*Directive:*
Return all of the entries exactly, but do not include the pictures.

START Given data

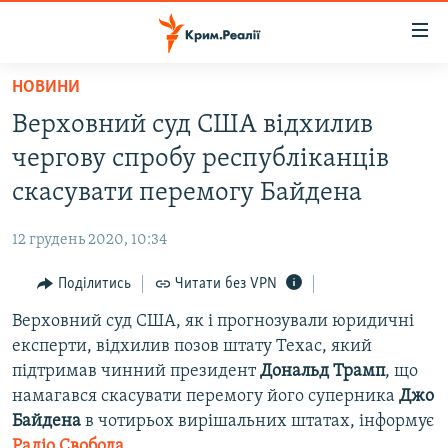
Доступність
посилання
Перейти
НОВИНИ
до
НОВИНИ
Верховний суд США відхилив
основного
ВОДА.КРИМ
матеріалу
чергову спробу республіканців
ВІДЕО ТА ФОТО
Перейти
скасувати перемогу Байдена
до
ПОЛІТИКА
основної
12 грудень 2020, 10:34
БЛОГИ
навігації
Перейти
Поділитись
Читати без VPN
ПОГЛЯД
до
Верховний суд США, як і прогнозували юридичні
ІНТЕРВ'Ю
пошуку
експерти, відхилив позов штату Техас, який
ВСЕ ЗА ДЕНЬ
підтримав чинний президент
Дональд Трамп
, що
СПЕЦПРОЕКТИ
намагався скасувати перемогу його суперника
Джо
Байдена
в чотирьох вирішальних штатах, інформує
ЯК ОБІЙТИ БЛОКУВАННЯ
ДЕПОРТАЦІЯ
Радіо Свобода
.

END Given data

*Written response:*
Доступність
посилання
Перейти
НОВИНИ
до
НОВИНИ
Верховний суд США відхилив
основного
ВОДА.КРИМ
матеріалу
чергову спробу республіканців
ВІДЕО ТА ФОТО
Перейти
скасувати перемогу Байдена
до
ПОЛІТИКА
основної
12 грудень 2020, 10:34
БЛОГИ
навігації
Перейти
Поділитись
Читати без VPN
ПОГЛЯД
до
Верховний суд США, як і прогнозували юридичні
ІНТЕРВ'Ю
пошуку
експерти, відхилив позов штату Техас, який
ВСЕ ЗА ДЕНЬ
підтримав чинний президент
Дональд Трамп
, що
СПЕЦПРОЕКТИ
намагався скасувати перемогу його суперника
Джо
Байдена
в чотирьох вирішальних штатах, інформує
ЯК ОБІЙТИ БЛОКУВАННЯ
ДЕПОРТАЦІЯ
Радіо Свобода
.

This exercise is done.